Five newspapers in the Northeast are going to pool some of their newsgathering to save money, an ad hoc editorial pooling arrangement (commons) that both presages more to come and echoes other larger, more complex commons all around us. Given that commons is one of my main research interests at the moment, one thing I can say for certain is that the editors and publishers of the papers will need to tread carefully in not alienating what readers they have left.
The Facebook brouhaha (imbroglio?) and volte-face of the last two days turns out to teach much the same lesson. Most of the public commentary about the affair has focused on (i) inept Facebook public relations; (ii) who owns user data?; (iii) expectations of personal privacy vs. the imperatives of e-commerce; (iv) fair warning and valid contracts with consumers; or some combination of the four.
But the real lesson of Facebook is the same lesson that those newspaper editors are about to learn: The hard questions only appear to be “ownership” and “valid contracts.” They are actually questions of governance, or management of a commons. Facebook is a information commons, by which I mean a managed or structured environment where lots and lots of people pool information and lots and lots of those people access and use that information. Facebook both provides the environment, in large part, and manages it and participates it, but the governance mechanisms are not just legal and technical (and economic). They are social and cultural, and Facebook users were heard yesterday asserting their standing to participate in it.
The legal system in which we are accustomed to swimming has a difficult time with the commons concept, partly because it is unorthodox to think of a commons that’s “owned” by a single private company, and partly because it is unorthodox to think of a commons that isn’t “public” in the sense that everything in it is free (both unrestricted, and zero cost) to use. The law is usually suspicious of privatized collective action; it sniffs around them with antitrust and administrative law tools. Sometimes, we wonder if the private system is serving a state function.
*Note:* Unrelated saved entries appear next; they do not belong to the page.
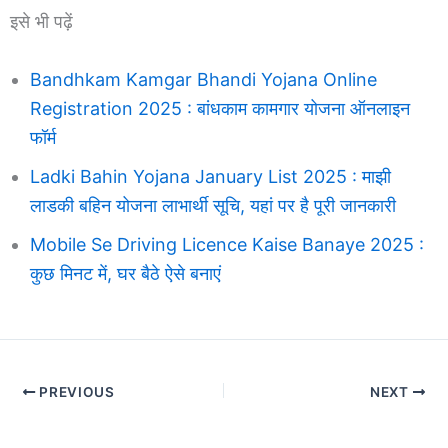
इसे भी पढ़ें
Bandhkam Kamgar Bhandi Yojana Online
Registration 2025 : बांधकाम कामगार योजना ऑनलाइन
फॉर्म
Ladki Bahin Yojana January List 2025 : माझी
लाडकी बहिन योजना लाभार्थी सूचि, यहां पर है पूरी जानकारी
Mobile Se Driving Licence Kaise Banaye 2025 :
कुछ मिनट में, घर बैठे ऐसे बनाएं
PREVIOUS
NEXT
But the 21st century is filled with productive private commons, and there will be more of them, and more recognition of them, as the era proceeds. Some commons are great things; some are problematic. Figuring out how to sort them out and manage them effectively will take a lot of work, and more work than antitrust and administrative law alone likely can do. (There is a conceptual link here between Facebook and Brett’s take on Google Book Search.) A lot of that work will be political (small p) rather than (only) legal. Facebook might have addressed the contract law aspects of its recent Terms of Service change head on, so that users were unambiguously notified of and bound to the change. But that approach wouldn’t deal with the governance problem; formal contracting might have killed the goose that laid the golden Facebook egg.
Hi Mike — I think that’s just right. I was just suggesting to my class recently that the most interesting part of the response was this:
“Our terms aren’t just a document that protect our rights; it’s the governing document for how the service is used by everyone across the world. Given its importance, we need to make sure the terms reflect the principles and values of the people using the service.”
Jon Zittrain noticed the same thing:
http://futureoftheinternet.org/facebooks-privacy-storm
This ties into the whole big question of Internet governance, which I think many people declared prematurely dead. It turns out that when we socialize online in increasingly complex ways, we do want to start to set collective rules and obligations that go beyond the standard for of a TOS/EULA. I think virtual worlds are on the cutting edge of this, but it is true of all forms of complex social software.
I might add that David Post’s new book has some interesting material revisiting this issue.